= Extract =

══════════

# Chapin power sprayer issue



## ajmikola (Feb 18, 2017)

So i bought the power sprayer last year and love it. However, yest i was using it and it started 'stuttering' then quit.
I assumed it was the battery. But charging did nothing.
Any ideas?


----------



## j4c11 (Apr 30, 2017)

Always a good idea to rule out the simple stuff. In this case, I would start by confirming that the battery is good and that the sprayer is not clogged - the pump shuts off when pressure builds beyond a certain level, like when you release the trigger.


----------



## Redtenchu (Jan 28, 2017)

+1, check the screens. I think there is one in the tank, and 2 in the stock wand.


----------



## ajmikola (Feb 18, 2017)

Will do. Thx guys.


----------



## ajmikola (Feb 18, 2017)

I FINALLY figured out was wrong with the sprayer. So after I aerated the other day I thought I would put down compost tea through the chapin. It is filtered through a tea bag so I thought no problem right. 
When I got home today I took apart everything. The filter in the wand was completely clogged up. So after I cleaned it, it worked great........for about 30 seconds then it started sputtering again. 
After I almost threw out the whole sprayer i figured I check it one more time. Much to my surprise the bottom of the tank was COVERED in silt from the compost tea. It kept clogging. Unreal. After I thoroughly cleaned it, it worked perfect. No more compost tea or any sediment containing fluid through the chapin. 
Thanks for the help.


----------



## Lawn_newbie (Jun 19, 2018)

ajmikola said:


> I FINALLY figured out was wrong with the sprayer. So after I aerated the other day I thought I would put down compost tea through the chapin. It is filtered through a tea bag so I thought no problem right.

══════════

= Records supplied =
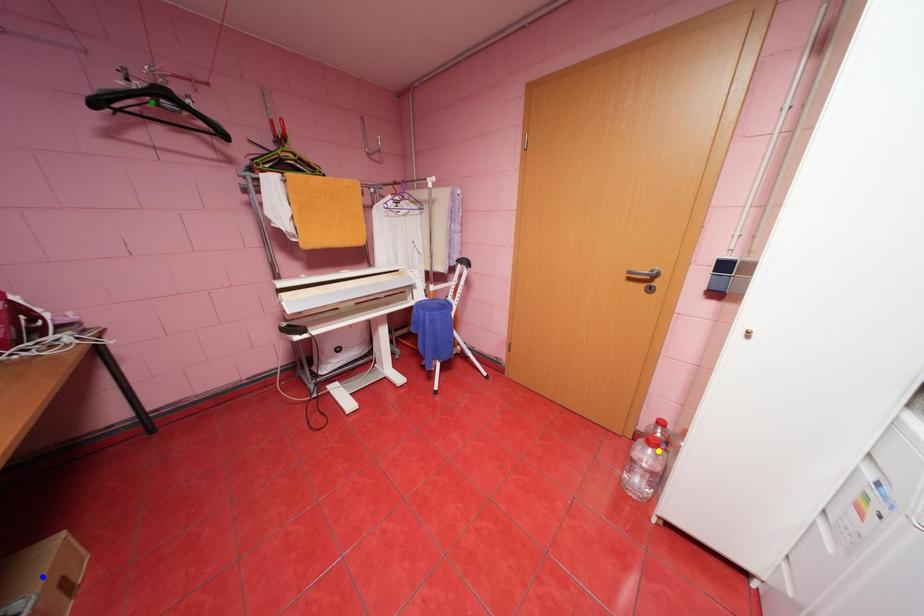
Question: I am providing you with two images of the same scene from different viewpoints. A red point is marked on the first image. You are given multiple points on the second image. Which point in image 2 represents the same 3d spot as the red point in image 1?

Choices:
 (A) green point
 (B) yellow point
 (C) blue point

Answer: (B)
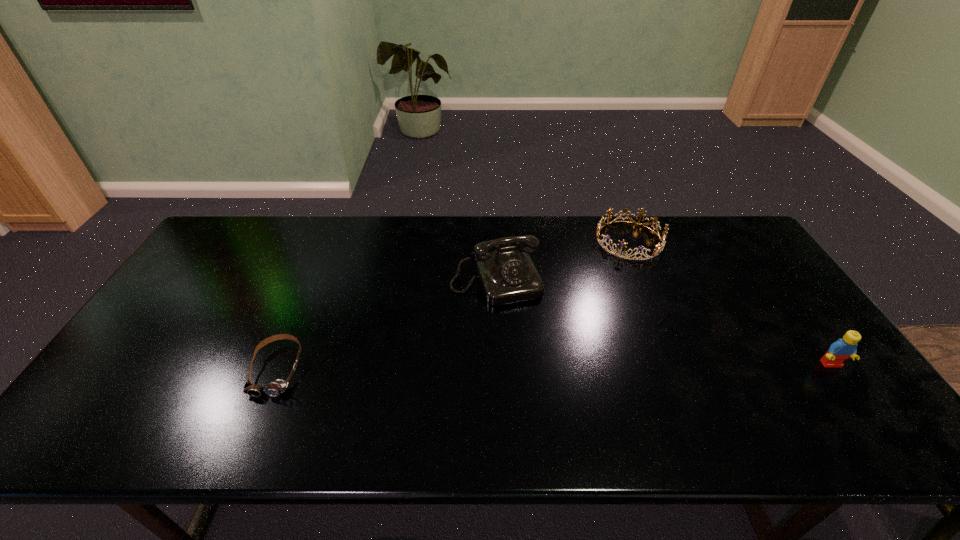
The height and width of the screenshot is (540, 960). What are the coordinates of `free point located on the dial of the telephone` in the screenshot? It's located at (540, 389).

What are the coordinates of `free space located on the front-facing side of the third object from left to right` in the screenshot? It's located at (612, 269).

You are a GUI agent. You are given a task and a screenshot of the screen. Output one action in this format:
    pyautogui.click(x=<x>, y=<y>)
    Task: Click on the free location located 0.050m on the front-facing side of the third object from left to right
    The width and height of the screenshot is (960, 540).
    Given the screenshot: What is the action you would take?
    pyautogui.click(x=613, y=267)

Identify the location of vacant space located 0.370m on the front-facing side of the third object from left to right. (576, 333).

Find the location of a particular element. The image size is (960, 540). object located in the far edge section of the desktop is located at coordinates (659, 247).

This screenshot has width=960, height=540. I want to click on object that is at the near edge, so click(x=276, y=388).

At what (x,y) coordinates should I click in order to perform the action: click on object present at the right edge. Please return your answer as a coordinate pair (x, y). The height and width of the screenshot is (540, 960). Looking at the image, I should click on (842, 349).

At what (x,y) coordinates should I click in order to perform the action: click on free region at the far edge of the desktop. Please return your answer as a coordinate pair (x, y). This screenshot has width=960, height=540. Looking at the image, I should click on (304, 252).

In the image, there is a desktop. Where is `vacant space at the near edge`? The image size is (960, 540). vacant space at the near edge is located at coordinates (403, 404).

Image resolution: width=960 pixels, height=540 pixels. I want to click on blank space at the right edge of the desktop, so click(800, 366).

══════════

= Work request A =
Summarize the Chapin sprayer thread in two sentences.
= Work request B =
Pick up the Chapin sprayer thread after its final line and keep it going.
The items have nothing to do with the thread about the Chapin sprayer.

= Answer box A =
A Chapin power sprayer owner reports that the sprayer started stuttering and then quit, and charging the battery did nothing. Other members suggest confirming the battery is good, ruling out a clog and checking the screens, and the owner later finds the wand filter clogged and the tank bottom covered in silt from compost tea, after which a thorough cleaning makes the sprayer work perfectly.

= Answer box B =
> When I got home today I took apart everything. The filter in the wand was completely clogged up. So after I cleaned it, it worked great........for about 30 seconds then it started sputtering again.
> After I almost threw out the whole sprayer i figured I check it one more time. Much to my surprise the bottom of the tank was COVERED in silt from the compost tea. It kept clogging. Unreal. After I thoroughly cleaned it, it worked perfect. No more compost tea or any sediment containing fluid through the chapin.
> Thanks for the help.


Have you noticed a difference in your lawn after continued use of compost tea?


----------



## ajmikola (Feb 18, 2017)

Lawn_newbie said:


> ajmikola said:
> 
> 
> > I FINALLY figured out was wrong with the sprayer. So after I aerated the other day I thought I would put down compost tea through the chapin. It is filtered through a tea bag so I thought no problem right.
> ...


I cant say that i have, but i didnt brew it properly, apparently you need some eqipment i dont have to do it properly.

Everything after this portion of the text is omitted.